Oxyntomodulin is a related gut peptide that engages both GLP 1 and glucagon receptors as a natural dual agonist. It has been studied as a parent template for several synthetic dual agonists.
06 /Why these are ELEVATED in the Apothify library
All four major synthetic incretins (Liraglutide, Semaglutide, Tirzepatide, Retatrutide) are classified ELEVATED in the Apothify library. They are presented as encyclopedia entries only with no cart, no checkout, and no price.

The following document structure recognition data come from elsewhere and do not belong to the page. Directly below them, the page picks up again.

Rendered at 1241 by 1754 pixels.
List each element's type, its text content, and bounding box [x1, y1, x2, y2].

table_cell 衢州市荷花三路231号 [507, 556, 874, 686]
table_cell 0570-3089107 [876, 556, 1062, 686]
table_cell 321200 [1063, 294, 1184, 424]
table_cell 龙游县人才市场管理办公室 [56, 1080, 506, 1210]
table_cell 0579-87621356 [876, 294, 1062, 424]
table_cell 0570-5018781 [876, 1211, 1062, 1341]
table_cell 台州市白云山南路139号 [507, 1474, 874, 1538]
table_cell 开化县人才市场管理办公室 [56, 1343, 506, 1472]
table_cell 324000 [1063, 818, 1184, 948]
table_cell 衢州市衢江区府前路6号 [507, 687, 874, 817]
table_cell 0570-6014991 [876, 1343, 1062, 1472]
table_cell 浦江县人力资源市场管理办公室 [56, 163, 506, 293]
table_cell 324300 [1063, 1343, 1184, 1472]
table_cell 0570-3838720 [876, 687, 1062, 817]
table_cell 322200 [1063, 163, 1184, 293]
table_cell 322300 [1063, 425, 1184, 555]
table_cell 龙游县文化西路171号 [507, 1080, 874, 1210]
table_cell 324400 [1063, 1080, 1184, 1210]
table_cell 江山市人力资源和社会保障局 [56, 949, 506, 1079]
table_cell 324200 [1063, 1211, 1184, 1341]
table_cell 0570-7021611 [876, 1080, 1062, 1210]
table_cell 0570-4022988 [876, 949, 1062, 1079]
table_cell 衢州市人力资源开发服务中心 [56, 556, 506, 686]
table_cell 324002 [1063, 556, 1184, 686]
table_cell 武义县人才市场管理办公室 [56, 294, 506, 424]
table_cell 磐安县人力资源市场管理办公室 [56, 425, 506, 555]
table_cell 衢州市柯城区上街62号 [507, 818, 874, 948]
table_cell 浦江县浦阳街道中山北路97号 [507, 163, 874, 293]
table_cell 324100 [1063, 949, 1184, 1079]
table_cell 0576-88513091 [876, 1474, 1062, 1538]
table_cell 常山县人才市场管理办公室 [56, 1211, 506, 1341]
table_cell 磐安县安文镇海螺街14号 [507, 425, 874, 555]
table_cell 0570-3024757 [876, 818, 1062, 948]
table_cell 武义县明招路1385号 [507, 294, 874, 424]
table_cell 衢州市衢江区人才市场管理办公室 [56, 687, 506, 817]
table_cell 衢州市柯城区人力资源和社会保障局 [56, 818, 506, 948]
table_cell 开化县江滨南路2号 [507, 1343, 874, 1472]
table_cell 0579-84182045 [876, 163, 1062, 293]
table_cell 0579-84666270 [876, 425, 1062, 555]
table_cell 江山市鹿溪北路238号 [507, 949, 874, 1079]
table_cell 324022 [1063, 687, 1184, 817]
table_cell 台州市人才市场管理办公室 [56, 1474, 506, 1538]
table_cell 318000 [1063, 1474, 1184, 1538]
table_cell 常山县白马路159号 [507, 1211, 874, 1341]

The reason is regulatory rather than scientific. These are approved prescription medicines in regulated markets. Selling them outside of a prescription pathway puts the seller in a category of regulatory exposure that Apothify is not in business to take. The encyclopedia listing exists so the library is comprehensive, not because the products are available for purchase.
PYY (3-36) is also ELEVATED for similar reasons; while not as broadly approved as the others, the regulatory landscape around incretin family compounds is uniformly tight.
07 /Interaction rules across the family
Semaglutide and Liraglutide are flagged as redundant (both are GLP 1 receptor agonists with overlapping mechanism). Stacking adds no research signal.
Tirzepatide, Retatrutide, Semaglutide, and Liraglutide are flagged as caution in any pairwise combination, except Semaglutide plus Liraglutide which is flagged as redundant (both are GLP-1 receptor agonists with overlapping mechanism). The pathways overlap heavily and the combinations are not studied as well as the individual compounds.
PYY (3-36) plus Semaglutide and PYY (3-36) plus Liraglutide are flagged as synergy because the satiety pathway and the GLP 1 pathway are complementary.
08 /What researchers actually study
Current research questions in this family include receptor selectivity and the role of dual or triple agonism, the durability of effect over very long acting analogs (multiweek), the central appetite pathway and how it differs across compounds, the cardiovascular and renal signaling that has emerged in clinical data, and the boundary conditions where incretin signaling stops producing useful research signal.
The peer reviewed literature on this family is large and growing fast. The Apothify pages summarize the receptor profile and the canonical comparisons; the original literature is the primary source for any specific question.
09 /How to use the Apothify entries
Read the pages for orientation and family relationships. The compare tool puts any two of these compounds side by side. The interaction matrix flags the redundant or caution rules. Because all entries are encyclopedia only, there is no cart pathway; the entries link to no products.
If you need access to one of these compounds for your research, the appropriate channel is a prescription through a licensed clinician or, for clinical research, an Investigational New Drug pathway through the FDA. Apothify does not provide either.